» EXERCISE GOAL
Each line below is to be copied exactly; images do not go into the copy.

━━━ EXERCISE DATA ━━━

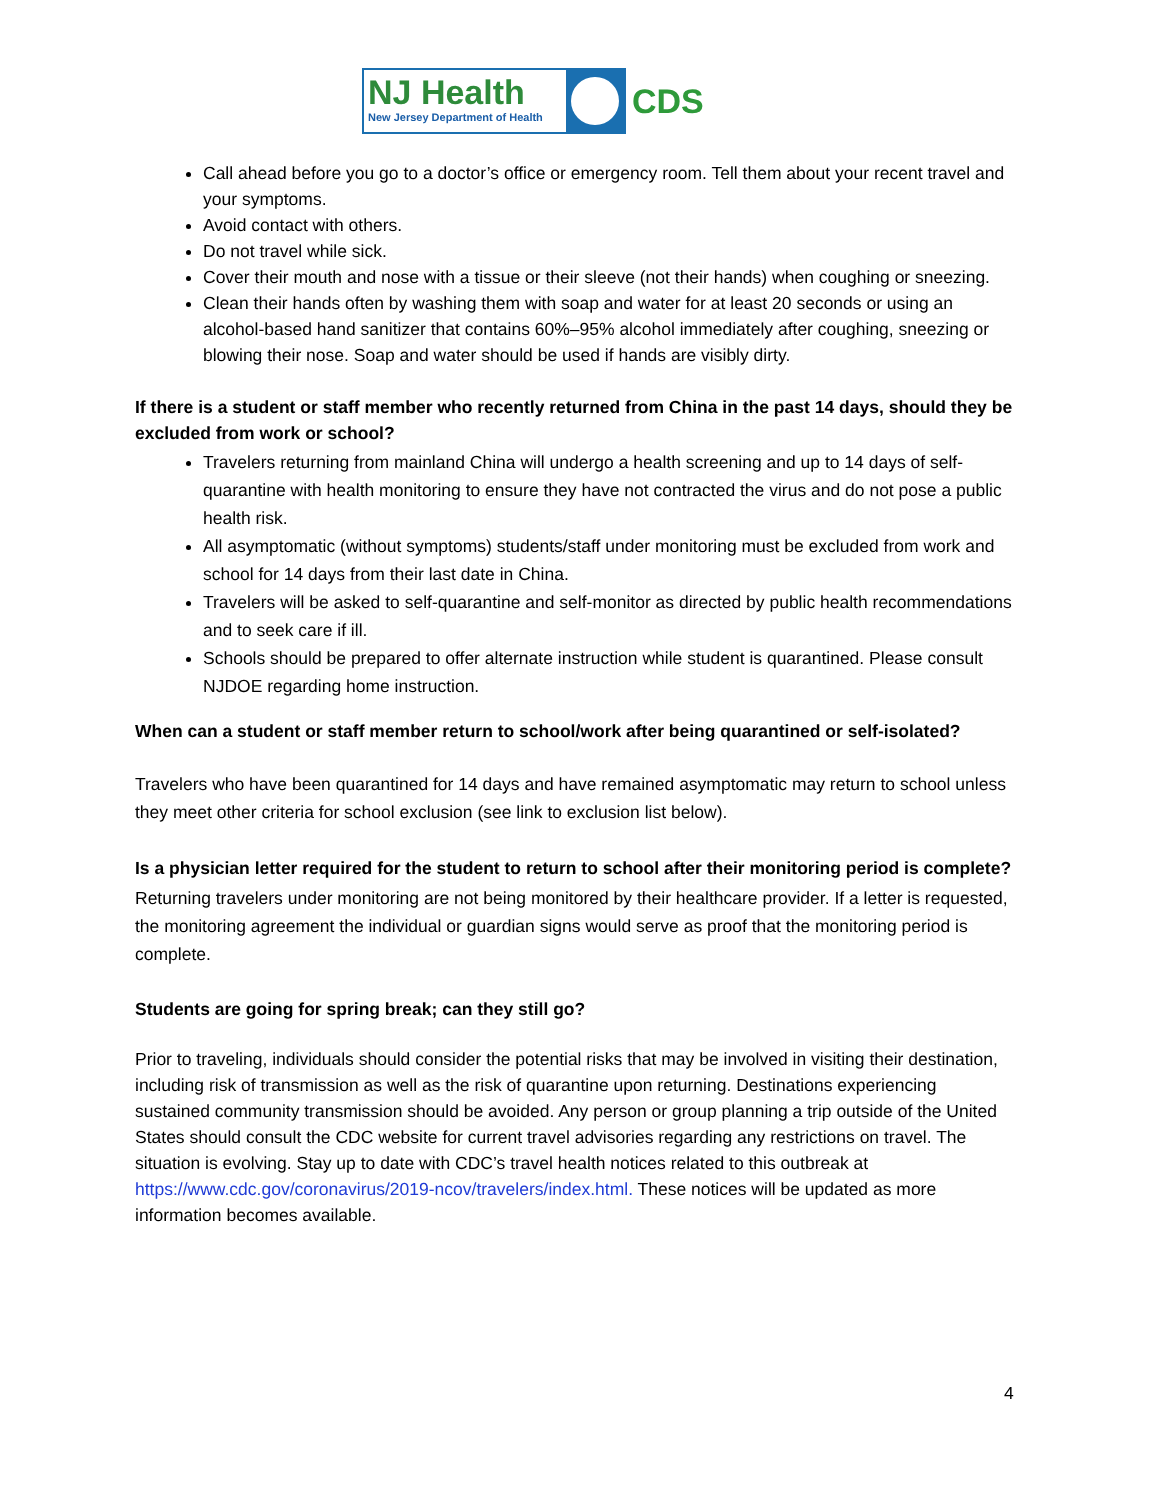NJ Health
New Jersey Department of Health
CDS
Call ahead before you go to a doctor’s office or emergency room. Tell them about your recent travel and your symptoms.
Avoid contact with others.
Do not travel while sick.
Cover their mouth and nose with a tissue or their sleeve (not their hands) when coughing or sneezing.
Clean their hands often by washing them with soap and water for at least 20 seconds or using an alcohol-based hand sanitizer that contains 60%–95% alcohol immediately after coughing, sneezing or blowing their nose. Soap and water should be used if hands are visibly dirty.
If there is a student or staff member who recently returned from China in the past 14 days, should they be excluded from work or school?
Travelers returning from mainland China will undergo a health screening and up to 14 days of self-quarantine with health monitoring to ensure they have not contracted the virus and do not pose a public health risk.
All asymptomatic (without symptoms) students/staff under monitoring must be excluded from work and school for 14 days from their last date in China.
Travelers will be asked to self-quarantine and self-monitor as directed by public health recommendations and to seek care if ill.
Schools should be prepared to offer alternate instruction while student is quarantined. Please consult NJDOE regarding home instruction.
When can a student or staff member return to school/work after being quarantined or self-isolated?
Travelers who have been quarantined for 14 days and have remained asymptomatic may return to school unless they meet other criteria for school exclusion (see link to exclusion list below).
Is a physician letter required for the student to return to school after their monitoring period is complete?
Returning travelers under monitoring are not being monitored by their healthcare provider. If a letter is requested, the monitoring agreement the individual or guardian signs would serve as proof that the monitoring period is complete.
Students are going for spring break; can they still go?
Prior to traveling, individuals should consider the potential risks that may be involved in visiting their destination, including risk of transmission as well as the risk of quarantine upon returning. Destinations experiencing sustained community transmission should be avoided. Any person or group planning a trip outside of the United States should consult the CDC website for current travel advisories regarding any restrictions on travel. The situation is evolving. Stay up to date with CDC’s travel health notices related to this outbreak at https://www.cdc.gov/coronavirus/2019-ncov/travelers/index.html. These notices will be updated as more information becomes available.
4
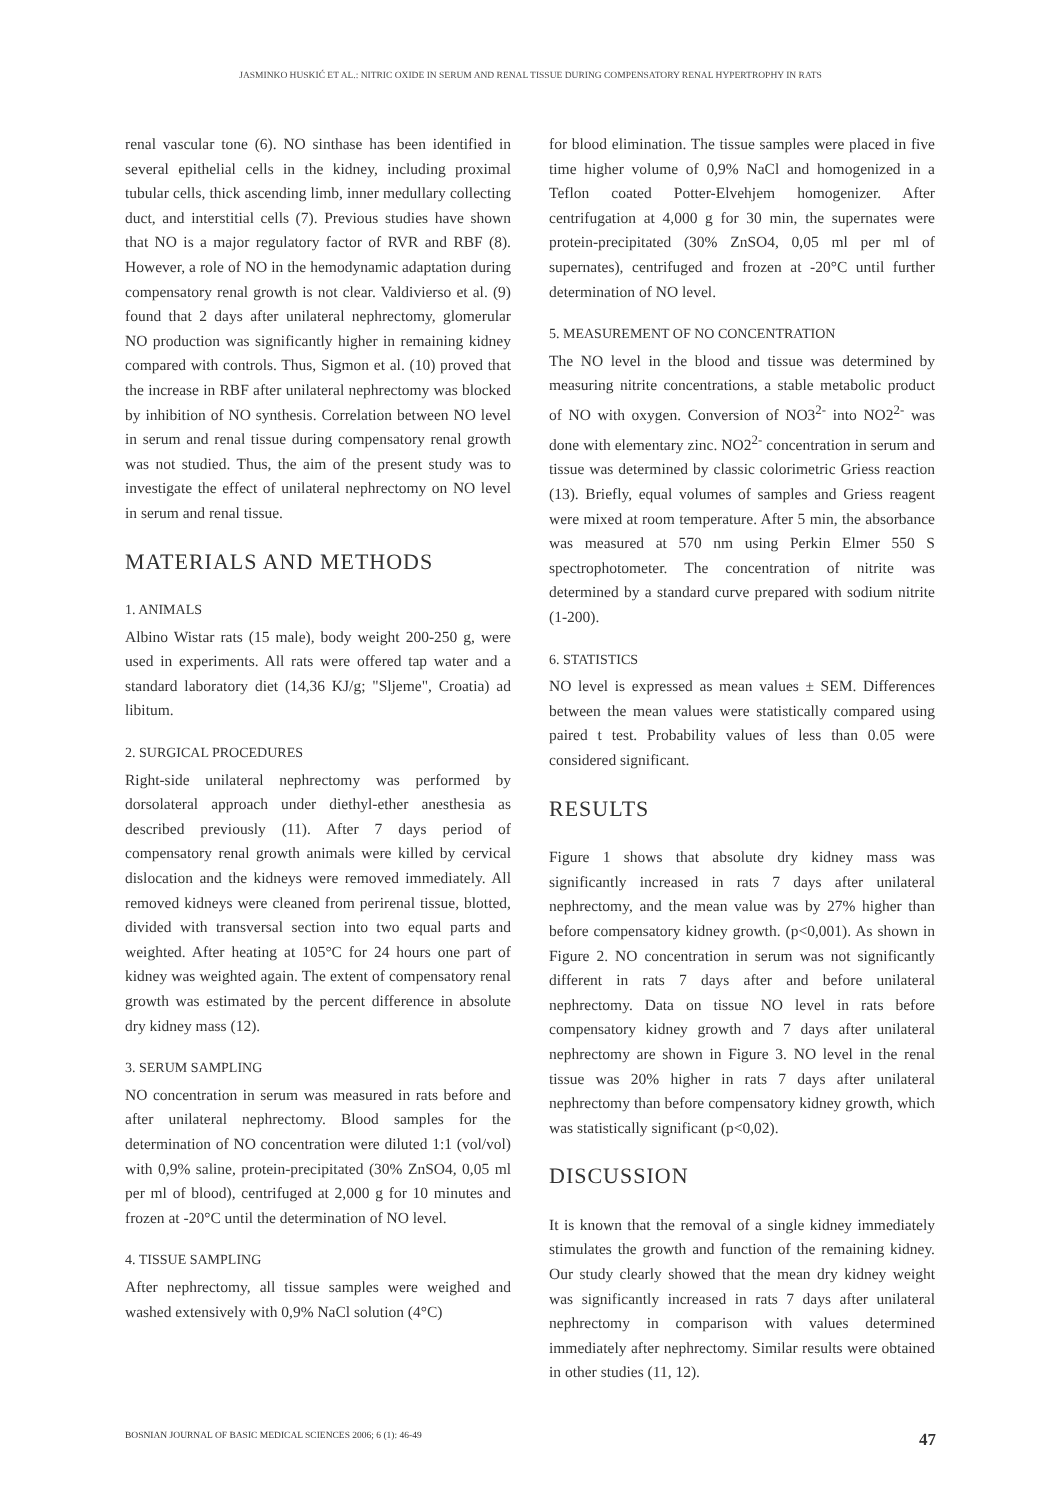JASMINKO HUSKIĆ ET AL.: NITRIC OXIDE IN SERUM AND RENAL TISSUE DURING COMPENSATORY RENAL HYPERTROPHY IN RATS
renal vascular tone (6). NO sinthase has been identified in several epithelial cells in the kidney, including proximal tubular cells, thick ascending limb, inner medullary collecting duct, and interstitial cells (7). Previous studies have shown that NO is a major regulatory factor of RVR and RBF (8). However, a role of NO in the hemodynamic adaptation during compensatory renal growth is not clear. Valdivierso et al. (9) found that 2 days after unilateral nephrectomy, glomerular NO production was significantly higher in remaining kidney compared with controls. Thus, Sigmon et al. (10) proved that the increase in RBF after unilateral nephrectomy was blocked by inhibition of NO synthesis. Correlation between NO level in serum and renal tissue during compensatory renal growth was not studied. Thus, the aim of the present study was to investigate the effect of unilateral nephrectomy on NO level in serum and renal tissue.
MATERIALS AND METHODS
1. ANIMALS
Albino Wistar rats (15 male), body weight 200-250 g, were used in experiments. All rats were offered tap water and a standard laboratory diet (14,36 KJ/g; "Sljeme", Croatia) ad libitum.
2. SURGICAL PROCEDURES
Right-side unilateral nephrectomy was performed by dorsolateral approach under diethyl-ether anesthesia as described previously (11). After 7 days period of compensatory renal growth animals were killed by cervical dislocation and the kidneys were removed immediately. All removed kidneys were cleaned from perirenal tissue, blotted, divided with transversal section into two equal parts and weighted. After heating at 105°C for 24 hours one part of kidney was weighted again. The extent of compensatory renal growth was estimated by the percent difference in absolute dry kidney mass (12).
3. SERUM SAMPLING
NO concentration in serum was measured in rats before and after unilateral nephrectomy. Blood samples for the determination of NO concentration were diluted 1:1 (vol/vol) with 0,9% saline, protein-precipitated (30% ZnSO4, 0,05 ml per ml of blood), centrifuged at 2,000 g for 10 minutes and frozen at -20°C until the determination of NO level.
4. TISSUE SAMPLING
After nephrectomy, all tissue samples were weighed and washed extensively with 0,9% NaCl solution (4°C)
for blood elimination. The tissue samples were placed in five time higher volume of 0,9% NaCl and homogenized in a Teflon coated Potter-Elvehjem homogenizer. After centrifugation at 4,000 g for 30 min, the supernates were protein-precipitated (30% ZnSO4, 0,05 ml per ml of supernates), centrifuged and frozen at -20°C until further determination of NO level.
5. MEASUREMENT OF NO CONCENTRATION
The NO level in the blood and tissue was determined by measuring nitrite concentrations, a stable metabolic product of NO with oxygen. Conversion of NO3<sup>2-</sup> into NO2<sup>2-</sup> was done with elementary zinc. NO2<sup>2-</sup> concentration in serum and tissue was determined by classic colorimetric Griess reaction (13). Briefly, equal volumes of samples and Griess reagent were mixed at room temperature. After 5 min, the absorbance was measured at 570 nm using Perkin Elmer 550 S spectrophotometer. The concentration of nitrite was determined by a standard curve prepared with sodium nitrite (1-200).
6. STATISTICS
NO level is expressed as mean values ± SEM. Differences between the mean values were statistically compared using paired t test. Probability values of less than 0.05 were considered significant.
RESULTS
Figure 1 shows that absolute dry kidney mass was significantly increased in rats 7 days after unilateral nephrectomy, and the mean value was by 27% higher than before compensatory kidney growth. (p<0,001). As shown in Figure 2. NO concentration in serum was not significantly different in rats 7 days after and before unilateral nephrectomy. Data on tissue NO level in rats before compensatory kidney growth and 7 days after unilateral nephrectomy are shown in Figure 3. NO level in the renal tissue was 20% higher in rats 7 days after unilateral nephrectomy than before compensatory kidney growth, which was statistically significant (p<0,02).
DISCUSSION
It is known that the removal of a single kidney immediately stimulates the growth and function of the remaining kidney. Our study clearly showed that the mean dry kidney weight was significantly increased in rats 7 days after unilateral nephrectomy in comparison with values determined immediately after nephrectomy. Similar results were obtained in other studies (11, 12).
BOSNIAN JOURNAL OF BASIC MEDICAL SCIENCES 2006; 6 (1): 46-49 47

━━━

» RESPONSE
NJ Health
New Jersey Department of Health
CDS
Call ahead before you go to a doctor’s office or emergency room. Tell them about your recent travel and your symptoms.
Avoid contact with others.
Do not travel while sick.
Cover their mouth and nose with a tissue or their sleeve (not their hands) when coughing or sneezing.
Clean their hands often by washing them with soap and water for at least 20 seconds or using an alcohol-based hand sanitizer that contains 60%–95% alcohol immediately after coughing, sneezing or blowing their nose. Soap and water should be used if hands are visibly dirty.
If there is a student or staff member who recently returned from China in the past 14 days, should they be excluded from work or school?
Travelers returning from mainland China will undergo a health screening and up to 14 days of self-quarantine with health monitoring to ensure they have not contracted the virus and do not pose a public health risk.
All asymptomatic (without symptoms) students/staff under monitoring must be excluded from work and school for 14 days from their last date in China.
Travelers will be asked to self-quarantine and self-monitor as directed by public health recommendations and to seek care if ill.
Schools should be prepared to offer alternate instruction while student is quarantined. Please consult NJDOE regarding home instruction.
When can a student or staff member return to school/work after being quarantined or self-isolated?
Travelers who have been quarantined for 14 days and have remained asymptomatic may return to school unless they meet other criteria for school exclusion (see link to exclusion list below).
Is a physician letter required for the student to return to school after their monitoring period is complete?
Returning travelers under monitoring are not being monitored by their healthcare provider. If a letter is requested, the monitoring agreement the individual or guardian signs would serve as proof that the monitoring period is complete.
Students are going for spring break; can they still go?
Prior to traveling, individuals should consider the potential risks that may be involved in visiting their destination, including risk of transmission as well as the risk of quarantine upon returning. Destinations experiencing sustained community transmission should be avoided. Any person or group planning a trip outside of the United States should consult the CDC website for current travel advisories regarding any restrictions on travel. The situation is evolving. Stay up to date with CDC’s travel health notices related to this outbreak at https://www.cdc.gov/coronavirus/2019-ncov/travelers/index.html. These notices will be updated as more information becomes available.
4
JASMINKO HUSKIĆ ET AL.: NITRIC OXIDE IN SERUM AND RENAL TISSUE DURING COMPENSATORY RENAL HYPERTROPHY IN RATS
renal vascular tone (6). NO sinthase has been identified in several epithelial cells in the kidney, including proximal tubular cells, thick ascending limb, inner medullary collecting duct, and interstitial cells (7). Previous studies have shown that NO is a major regulatory factor of RVR and RBF (8). However, a role of NO in the hemodynamic adaptation during compensatory renal growth is not clear. Valdivierso et al. (9) found that 2 days after unilateral nephrectomy, glomerular NO production was significantly higher in remaining kidney compared with controls. Thus, Sigmon et al. (10) proved that the increase in RBF after unilateral nephrectomy was blocked by inhibition of NO synthesis. Correlation between NO level in serum and renal tissue during compensatory renal growth was not studied. Thus, the aim of the present study was to investigate the effect of unilateral nephrectomy on NO level in serum and renal tissue.
MATERIALS AND METHODS
1. ANIMALS
Albino Wistar rats (15 male), body weight 200-250 g, were used in experiments. All rats were offered tap water and a standard laboratory diet (14,36 KJ/g; "Sljeme", Croatia) ad libitum.
2. SURGICAL PROCEDURES
Right-side unilateral nephrectomy was performed by dorsolateral approach under diethyl-ether anesthesia as described previously (11). After 7 days period of compensatory renal growth animals were killed by cervical dislocation and the kidneys were removed immediately. All removed kidneys were cleaned from perirenal tissue, blotted, divided with transversal section into two equal parts and weighted. After heating at 105°C for 24 hours one part of kidney was weighted again. The extent of compensatory renal growth was estimated by the percent difference in absolute dry kidney mass (12).
3. SERUM SAMPLING
NO concentration in serum was measured in rats before and after unilateral nephrectomy. Blood samples for the determination of NO concentration were diluted 1:1 (vol/vol) with 0,9% saline, protein-precipitated (30% ZnSO4, 0,05 ml per ml of blood), centrifuged at 2,000 g for 10 minutes and frozen at -20°C until the determination of NO level.
4. TISSUE SAMPLING
After nephrectomy, all tissue samples were weighed and washed extensively with 0,9% NaCl solution (4°C)
for blood elimination. The tissue samples were placed in five time higher volume of 0,9% NaCl and homogenized in a Teflon coated Potter-Elvehjem homogenizer. After centrifugation at 4,000 g for 30 min, the supernates were protein-precipitated (30% ZnSO4, 0,05 ml per ml of supernates), centrifuged and frozen at -20°C until further determination of NO level.
5. MEASUREMENT OF NO CONCENTRATION
The NO level in the blood and tissue was determined by measuring nitrite concentrations, a stable metabolic product of NO with oxygen. Conversion of NO3<sup>2-</sup> into NO2<sup>2-</sup> was done with elementary zinc. NO2<sup>2-</sup> concentration in serum and tissue was determined by classic colorimetric Griess reaction (13). Briefly, equal volumes of samples and Griess reagent were mixed at room temperature. After 5 min, the absorbance was measured at 570 nm using Perkin Elmer 550 S spectrophotometer. The concentration of nitrite was determined by a standard curve prepared with sodium nitrite (1-200).
6. STATISTICS
NO level is expressed as mean values ± SEM. Differences between the mean values were statistically compared using paired t test. Probability values of less than 0.05 were considered significant.
RESULTS
Figure 1 shows that absolute dry kidney mass was significantly increased in rats 7 days after unilateral nephrectomy, and the mean value was by 27% higher than before compensatory kidney growth. (p<0,001). As shown in Figure 2. NO concentration in serum was not significantly different in rats 7 days after and before unilateral nephrectomy. Data on tissue NO level in rats before compensatory kidney growth and 7 days after unilateral nephrectomy are shown in Figure 3. NO level in the renal tissue was 20% higher in rats 7 days after unilateral nephrectomy than before compensatory kidney growth, which was statistically significant (p<0,02).
DISCUSSION
It is known that the removal of a single kidney immediately stimulates the growth and function of the remaining kidney. Our study clearly showed that the mean dry kidney weight was significantly increased in rats 7 days after unilateral nephrectomy in comparison with values determined immediately after nephrectomy. Similar results were obtained in other studies (11, 12).
BOSNIAN JOURNAL OF BASIC MEDICAL SCIENCES 2006; 6 (1): 46-49 47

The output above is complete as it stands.